Start of Source text

Township in Pennsylvania, US

Morgan Township is a township that is located in Greene County, Pennsylvania, United States. The population was 2,338 at the time of the 2020 census.

==Geography==
Morgan Township is located in northeastern Greene County and is bordered to the north by Washington County. Tenmile Creek, an eastward-flowing tributary of the Monongahela River, forms the short northeastern border of the township, while the South Fork of Tenmile Creek forms the longer southeastern border. The borough of Clarksville, located between the two creeks at their confluence, borders the northeastern corner of the township.

According to the United States Census Bureau, the township has a total area of 64.0 sqkm, of which 0.04 sqkm, or 0.06%, are water.

Unincorporated communities in the township include Teagarden Homes, Burson Plan, Chartiers, Mather, Stony Point, and Lippincott.

==Demographics==

As of the census of 2000, there were 2,600 people, 1,025 households, and 744 families residing in the township.

End of Source text
Start of Records shown

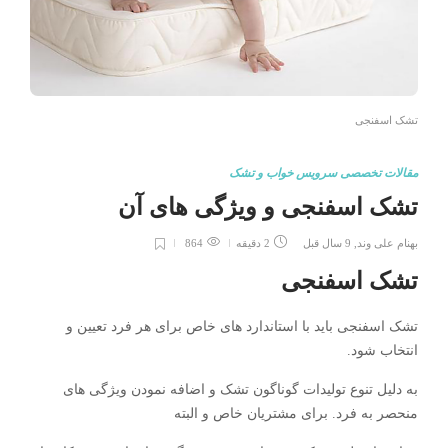
تشک اسفنجی
مقالات تخصصی سرویس خواب و تشک
تشک اسفنجی و ویژگی های آن
بهنام علی وند
,
9 سال قبل
2 دقیقه
864
تشک اسفنجی
تشک اسفنجی باید با استاندارد های خاص برای هر فرد تعیین و
انتخاب شود.
به دلیل تنوع تولیدات گوناگون تشک و اضافه نمودن ویژگی های
منحصر به فرد. برای مشتریان خاص و البته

End of Records shown

Work order 1:
Answer these questions using the Morgan Township text.
(a) What was the township's population at the 2020 census?
(b) Which waterway forms the longer southeastern border of the township?
(c) How many households lived in the township as of the 2000 census?
Work order 2:
Print the part of the Morgan Township text starting with "Township in Pennsylvania, US" and going on through "0.06%, are water.".
Work order 3:
Give what follows the last sentence of the Morgan Township text.
The records come from a source unrelated to the Morgan Township text.

Written response 1:
(a) 2,338
(b) The South Fork of Tenmile Creek
(c) 1,025

Written response 2:
Township in Pennsylvania, US

Morgan Township is a township that is located in Greene County, Pennsylvania, United States. The population was 2,338 at the time of the 2020 census.

==Geography==
Morgan Township is located in northeastern Greene County and is bordered to the north by Washington County. Tenmile Creek, an eastward-flowing tributary of the Monongahela River, forms the short northeastern border of the township, while the South Fork of Tenmile Creek forms the longer southeastern border. The borough of Clarksville, located between the two creeks at their confluence, borders the northeastern corner of the township.

According to the United States Census Bureau, the township has a total area of 64.0 sqkm, of which 0.04 sqkm, or 0.06%, are water.

Written response 3:
The population density was 106.0 PD/sqmi. There were 1,117 housing units at an average density of 45.5 /sqmi.

The racial makeup of the township was 98.69% White, 0.46% African American, 0.23% Native American, 0.08% Asian, 0.04% from other races, and 0.50% from two or more races. Hispanic or Latino of any race were 0.38% of the population.

There were 1,025 households, out of which 27.9% had children under the age of eighteen living with them; 58.0% were married couples living together, 10.3% had a female householder with no husband present, and 27.4% were non-families. 24.7% of all households were made up of individuals, and 12.5% had someone living alone who was sixty-five years of age or older.

The average household size was 2.53 and the average family size was 2.98.

Within the township, the population was spread out, with 22.7% of residents who were under the age of eighteen, 8.0% who were aged eighteen to twenty-four, 27.8% who were aged twenty-five to forty-four, 25.7% who were aged forty-five to sixty-four, and 15.7% who were sixty-five years of age or older. The median age was forty years.

For every one hundred females there were 100.2 males. For every one hundred females who were aged eighteen or older, there were 93.4 males.

The median income for a household in the township was $33,629, and the median income for a family was $38,009. Males had a median income of $34,659 compared with that of $22,301 for females.

The per capita income for the township was $15,588.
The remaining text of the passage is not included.